مرکز منطقه ای اطلاع رساني علوم و فناوري - Advances in speech and audio processing and coding

Abstract :

This plenary session will cover speech processing research advances with the emphasis on speech and audio coding methods. In the session, we will discuss the fundamental principles, techniques, and algorithms used in current coding applications including a summary of codecs for telecommunication standards. The session will start with a discussion on: the basic speech representation methods, the performance measures used to evaluate coded speech, and the role of the standards. Brief algorithm descriptions include: ADPCM, sub-band coding, adaptive transform coding, sinusoidal transform coding (STC), linear predictive coding (LPC), and analysis-by-synthesis LPC (sparse excitation, code excited LPC, and ACELP). The presentation will feature audio, and computer demonstrations of recent speech coding standards including voice-over IP algorithms.

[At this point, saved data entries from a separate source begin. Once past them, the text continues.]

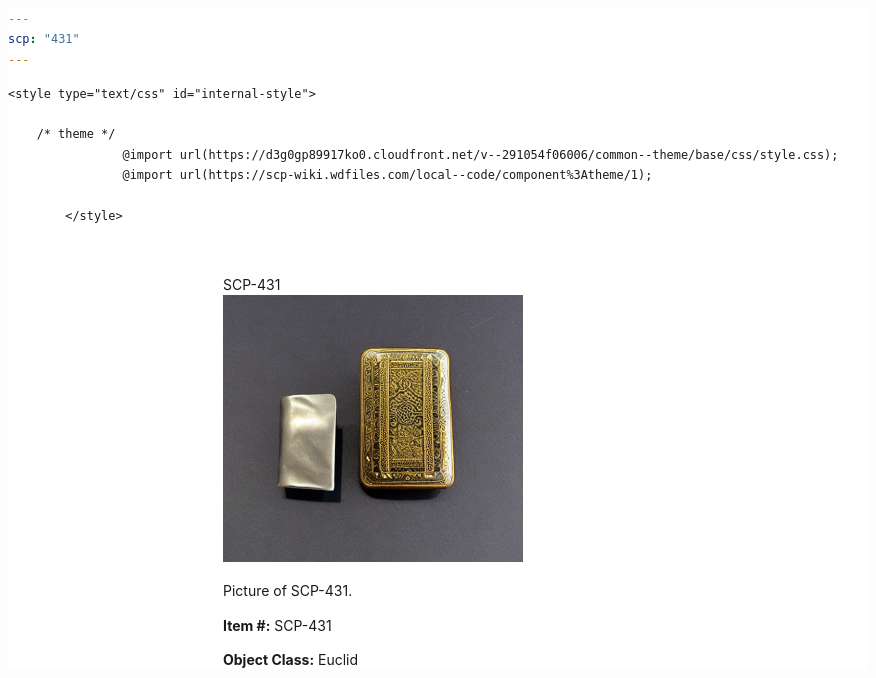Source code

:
 ```yaml
---
scp: "431"
---
```


<head>
    <title>431 - SCP Foundation</title>
    
    <style type="text/css" id="internal-style">
                
        /* theme */
                    @import url(https://d3g0gp89917ko0.cloudfront.net/v--291054f06006/common--theme/base/css/style.css);
                    @import url(https://scp-wiki.wdfiles.com/local--code/component%3Atheme/1);
            
            </style>
<style>
iframe.scpnet-interwiki-frame { height: 0; }
</style>

</head>

<div id="main-content" style="margin: 50px 206px 20px 215px;">
<div id="action-area-top"></div>
<div id="page-title">SCP-431</div>
<div id="page-content">
<div style="text-align: right;"></div>
<div class="scp-image-block block-right" style="width:300px;"><img src="https://raw.githubusercontent.com/lucmaki/this-scp-does-not-exist/main/imgs/431.png" style="width:300px;" alt="431.jpg" class="image">
<div class="scp-image-caption" style="width:300px;">
<p>Picture of SCP-431.</p>
</div>
</div>
<p><strong>Item #:</strong> SCP-431</p>
<p><strong>Object Class:</strong> Euclid</p>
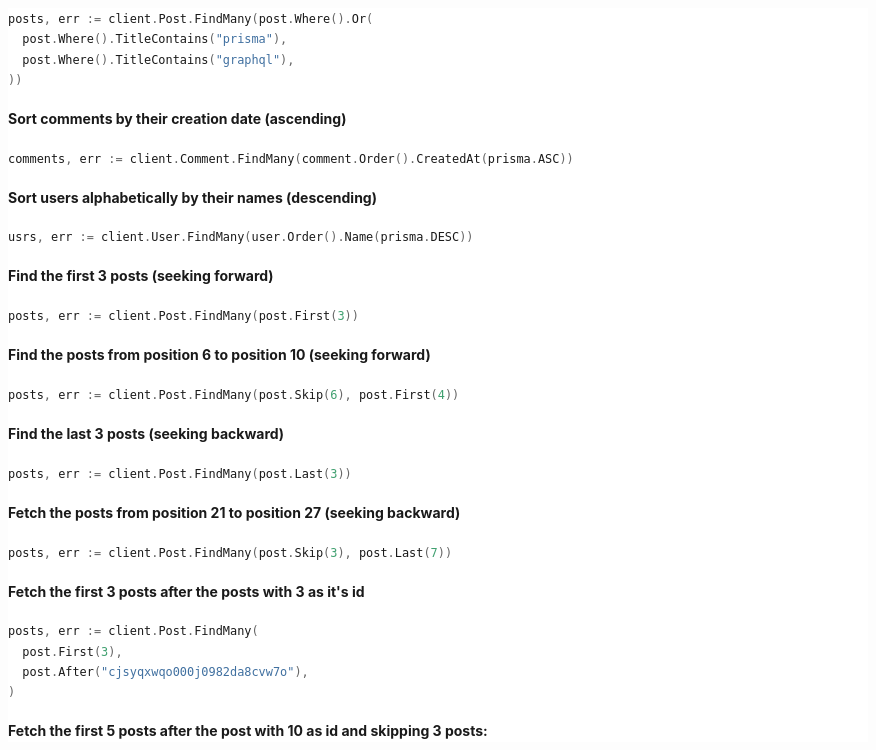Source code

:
 ```go
posts, err := client.Post.FindMany(post.Where().Or(
  post.Where().TitleContains("prisma"),
  post.Where().TitleContains("graphql"),
))
```

#### Sort comments by their creation date (ascending)

```go
comments, err := client.Comment.FindMany(comment.Order().CreatedAt(prisma.ASC))
```

#### Sort users alphabetically by their names (descending)

```go
usrs, err := client.User.FindMany(user.Order().Name(prisma.DESC))
```

#### Find the first 3 posts (seeking forward)

```go
posts, err := client.Post.FindMany(post.First(3))
```

#### Find the posts from position 6 to position 10 (seeking forward)

```go
posts, err := client.Post.FindMany(post.Skip(6), post.First(4))
```

#### Find the last 3 posts (seeking backward)

```go
posts, err := client.Post.FindMany(post.Last(3))
```

#### Fetch the posts from position 21 to position 27 (seeking backward)

```go
posts, err := client.Post.FindMany(post.Skip(3), post.Last(7))
```

#### Fetch the first 3 posts after the posts with 3 as it's id

```go
posts, err := client.Post.FindMany(
  post.First(3),
  post.After("cjsyqxwqo000j0982da8cvw7o"),
)
```

#### Fetch the first 5 posts after the post with 10 as id and skipping 3 posts:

The plenary session will also cover wideband audio standards such as MPEG audio and other layers (e.g., MP3, AAC). Recent algorithms will also be described including the following: Variable-Rate Multimode Wideband (VMR-WB), Speex, G722.1, OGG Vorbis 2012, iLBC, SELT, SILK, Opus 2013, Qualcomm wideband 5G codecs. At the end of the session, we will cover briefly recent applications that use voice features for detecting speech pathologies, and also discuss how long-term speech parameters can be used as predictors of other diseases such as tremors, Alzheimer´s etc.